**Source data:**
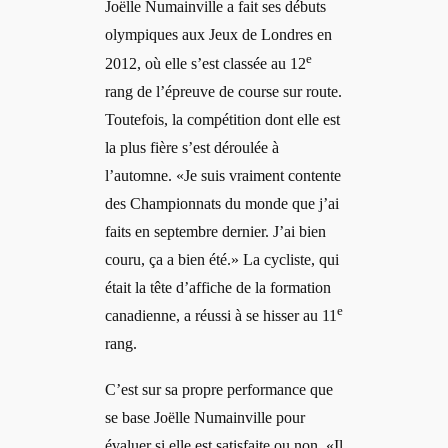
Joëlle Numainville a fait ses débuts
olympiques aux Jeux de Londres en
e
2012, où elle s’est classée au 12
rang de l’épreuve de course sur route.
Toutefois, la compétition dont elle est
la plus fière s’est déroulée à
l’automne. «Je suis vraiment contente
des Championnats du monde que j’ai
faits en septembre dernier. J’ai bien
couru, ça a bien été.» La cycliste, qui
était la tête d’affiche de la formation
e
canadienne, a réussi à se hisser au 11
rang.
C’est sur sa propre performance que
se base Joëlle Numainville pour
évaluer si elle est satisfaite ou non. «Il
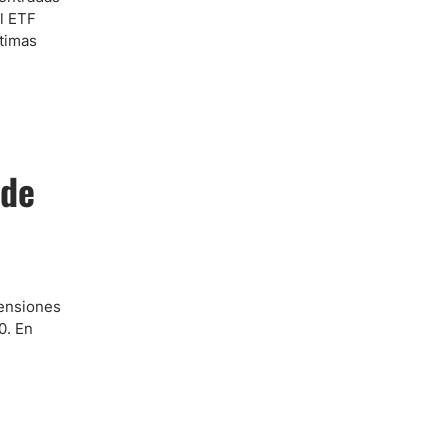
el ETF
ltimas
 de
tensiones
0. En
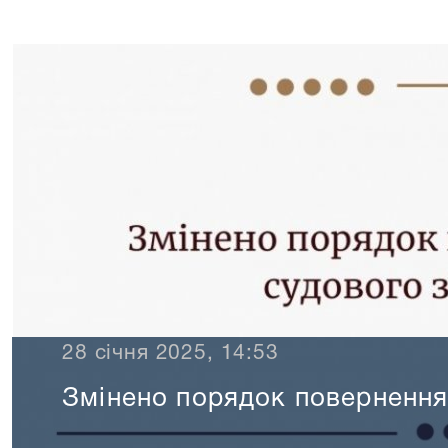
28 січня 2025, 14:53
Змінено порядок повернення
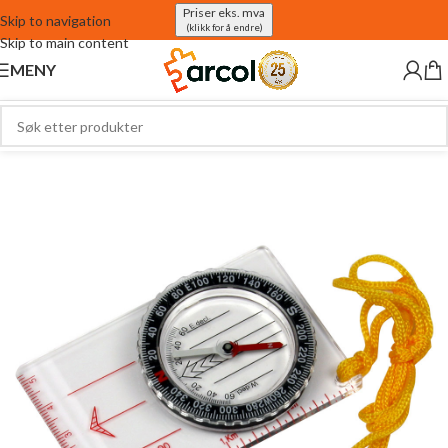
Priser eks. mva
Skip to navigation
(klikk for å endre)
Skip to main content
MENY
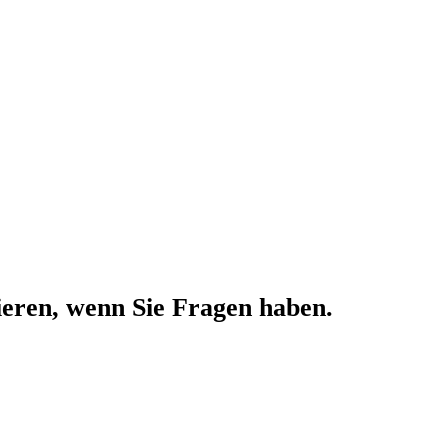
tieren, wenn Sie Fragen haben.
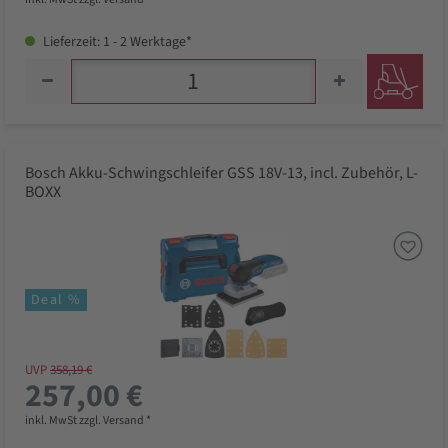
Lieferzeit: 1 - 2 Werktage*
Bosch Akku-Schwingschleifer GSS 18V-13, incl. Zubehör, L-
BOXX
Deal %
UVP
358,19 €
257,00 €
inkl. MwSt zzgl. Versand *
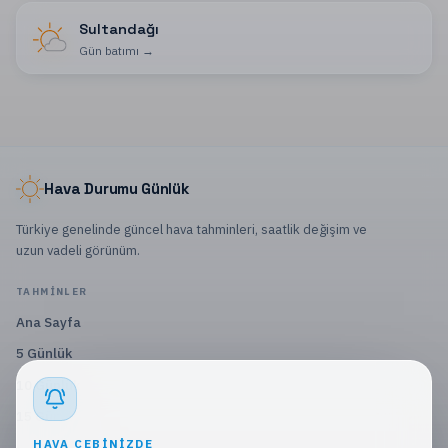
Sultandağı
Gün batımı
→
Hava Durumu Günlük
Türkiye genelinde güncel hava tahminleri, saatlik değişim ve
uzun vadeli görünüm.
TAHMINLER
Ana Sayfa
5 Günlük
10 Günlük
15 Günlük
HAVA CEBINIZDE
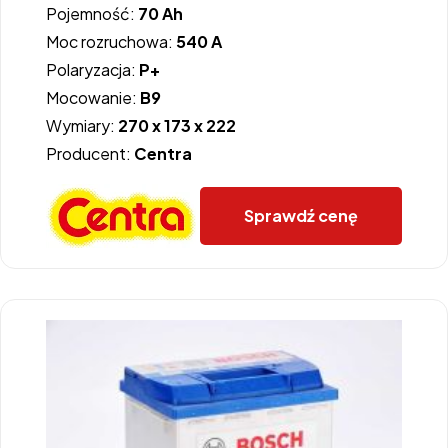
Pojemność:
70 Ah
Moc rozruchowa:
540 A
Polaryzacja:
P+
Mocowanie:
B9
Wymiary:
270 x 173 x 222
Producent:
Centra
Sprawdź cenę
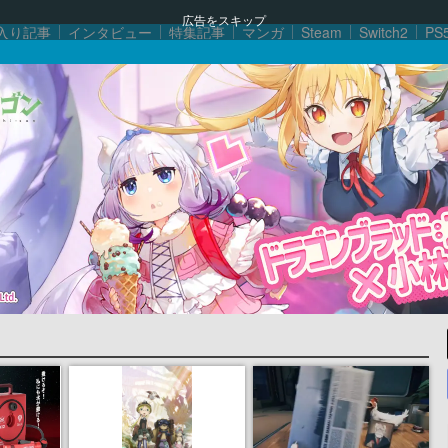
広告をスキップ
入り記事
インタビュー
特集記事
マンガ
Steam
Switch2
PS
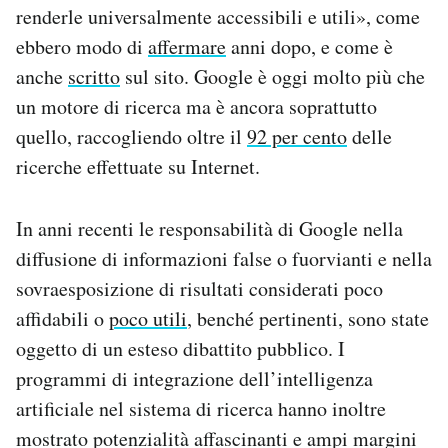
renderle universalmente accessibili e utili», come
Notifiche mobile
Regala il Post
ebbero modo di
affermare
anni dopo, e come è
Hai bisogno di aiuto?
anche
scritto
sul sito. Google è oggi molto più che
Esci
un motore di ricerca ma è ancora soprattutto
quello, raccogliendo oltre il
92 per cento
delle
ricerche effettuate su Internet.
In anni recenti le responsabilità di Google nella
diffusione di informazioni false o fuorvianti e nella
sovraesposizione di risultati considerati poco
affidabili o
poco utili
, benché pertinenti, sono state
oggetto di un esteso dibattito pubblico. I
programmi di integrazione dell’intelligenza
artificiale nel sistema di ricerca hanno inoltre
mostrato potenzialità affascinanti e ampi margini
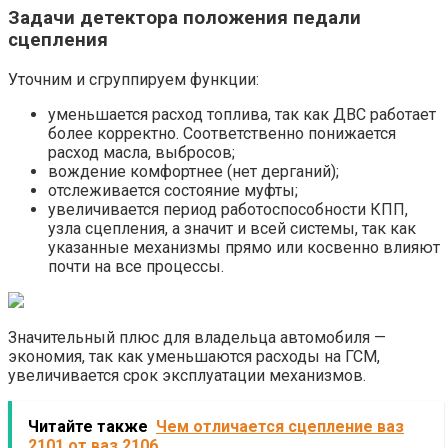
Задачи детектора положения педали
сцепления
Уточним и сгруппируем функции:
уменьшается расход топлива, так как ДВС работает
более корректно. Соответственно понижается
расход масла, выбросов;
вождение комфортнее (нет дерганий);
отслеживается состояние муфты;
увеличивается период работоспособности КПП,
узла сцепления, а значит и всей системы, так как
указанные механизмы прямо или косвенно влияют
почти на все процессы.
Значительный плюс для владельца автомобиля —
экономия, так как уменьшаются расходы на ГСМ,
увеличивается срок эксплуатации механизмов.
Читайте также
Чем отличается сцепление ваз
2101 от ваз 2106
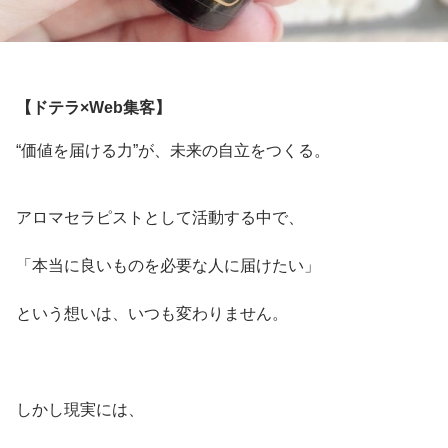
【ドテラ×Web集客】
“価値を届ける力”が、未来の自立をつくる。
アロマセラピストとして活動する中で、
「本当に良いものを必要な人に届けたい」
という想いは、いつも変わりません。
しかし現実には、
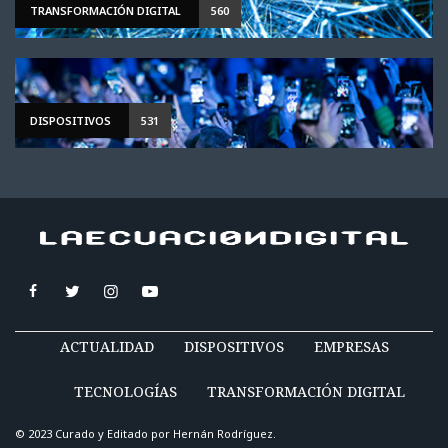
TRANSFORMACIÓN DIGITAL
560
DISPOSITIVOS
531
ACTUALIDAD
DISPOSITIVOS
EMPRESAS
TECNOLOGÍAS
TRANSFORMACIÓN DIGITAL
© 2023 Curado y Editado por
Hernán Rodríguez
.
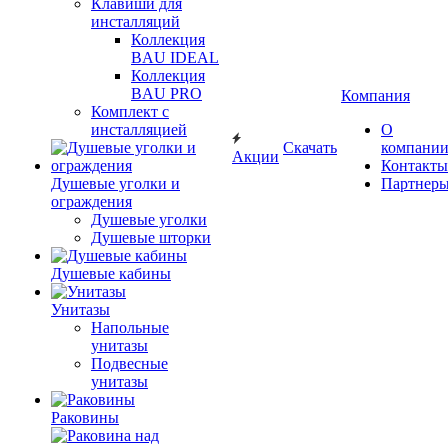
Клавиши для
инсталляций
Коллекция
BAU IDEAL
Коллекция
BAU PRO
Компания
Комплект с
инсталляцией
О
Скачать
компани
Акции
Контакты
Душевые уголки и
Партнер
ограждения
Душевые уголки
Душевые шторки
Душевые кабины
Унитазы
Напольные
унитазы
Подвесные
унитазы
Раковины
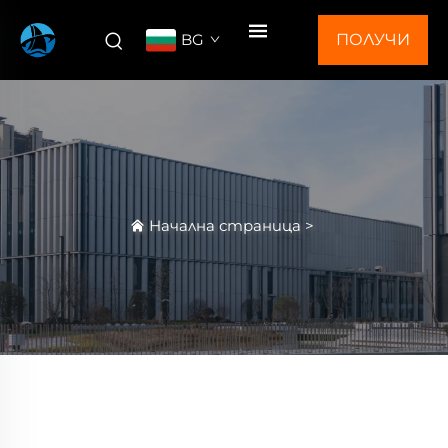
BG
ПОЛУЧИ
ОФЕРТА
Начална страница
>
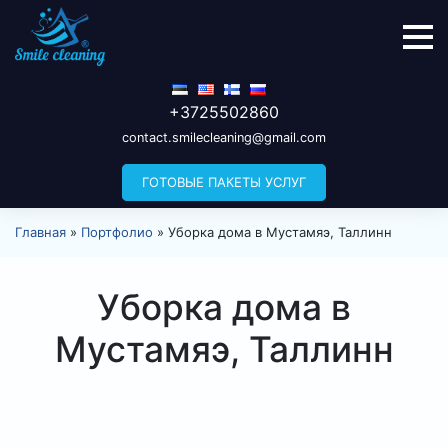
+3725502860
contact.smilecleaning@gmail.com
ГОТОВЫЕ ПАКЕТЫ УСЛУГ
Главная
»
Портфолио
»
Уборка дома в Мустамяэ, Таллинн
Уборка дома в
Мустамяэ, Таллинн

**Exercise instructions:** If a line in the entries holds the string "увеличивается", copy it.

**Solution to the problem:**
увеличивается период работоспособности КПП,
увеличивается срок эксплуатации механизмов.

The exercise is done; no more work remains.